*TO-DO ITEM*: For each record that follows, restate the text exactly and drop the pictures.

*DATA RECORDS*:

========================================

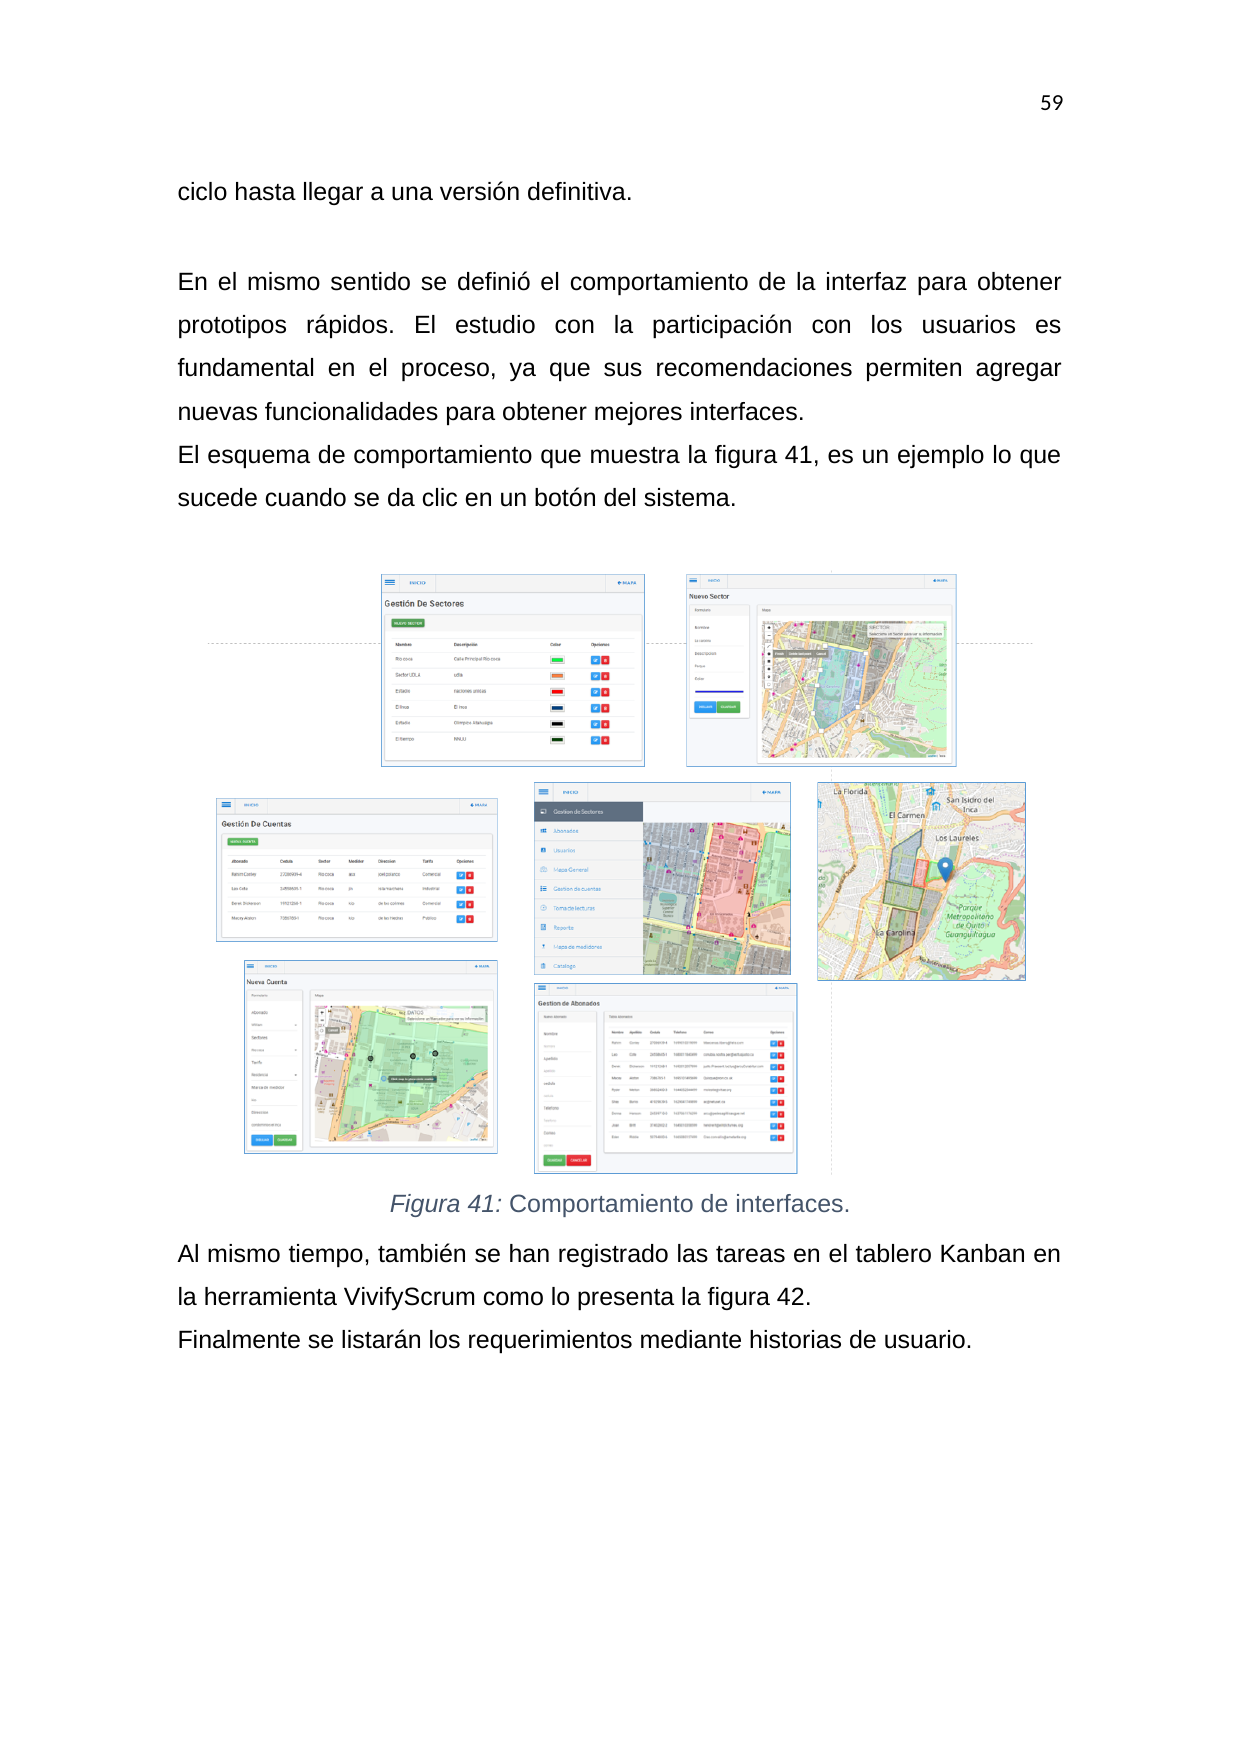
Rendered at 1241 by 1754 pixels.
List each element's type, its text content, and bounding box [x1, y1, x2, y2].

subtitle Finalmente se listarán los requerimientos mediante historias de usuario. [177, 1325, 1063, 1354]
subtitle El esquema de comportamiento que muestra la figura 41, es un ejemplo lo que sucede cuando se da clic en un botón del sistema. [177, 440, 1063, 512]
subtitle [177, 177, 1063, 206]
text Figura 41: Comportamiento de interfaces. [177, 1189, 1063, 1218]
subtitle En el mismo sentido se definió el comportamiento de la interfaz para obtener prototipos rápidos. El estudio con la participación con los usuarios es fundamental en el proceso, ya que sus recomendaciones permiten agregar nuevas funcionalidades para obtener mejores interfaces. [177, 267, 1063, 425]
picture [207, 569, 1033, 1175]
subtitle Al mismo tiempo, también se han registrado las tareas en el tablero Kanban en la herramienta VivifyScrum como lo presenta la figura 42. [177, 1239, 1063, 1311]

========================================

*ANSWER BOX*:
Rendered at 1241 by 1754 pixels.
List each element's type, its text content, and bounding box [x1, y1, x2, y2].

subtitle Finalmente se listarán los requerimientos mediante historias de usuario. [177, 1325, 1063, 1354]
subtitle El esquema de comportamiento que muestra la figura 41, es un ejemplo lo que sucede cuando se da clic en un botón del sistema. [177, 440, 1063, 512]
subtitle [177, 177, 1063, 206]
text Figura 41: Comportamiento de interfaces. [177, 1189, 1063, 1218]
subtitle En el mismo sentido se definió el comportamiento de la interfaz para obtener prototipos rápidos. El estudio con la participación con los usuarios es fundamental en el proceso, ya que sus recomendaciones permiten agregar nuevas funcionalidades para obtener mejores interfaces. [177, 267, 1063, 425]
picture [207, 569, 1033, 1175]
subtitle Al mismo tiempo, también se han registrado las tareas en el tablero Kanban en la herramienta VivifyScrum como lo presenta la figura 42. [177, 1239, 1063, 1311]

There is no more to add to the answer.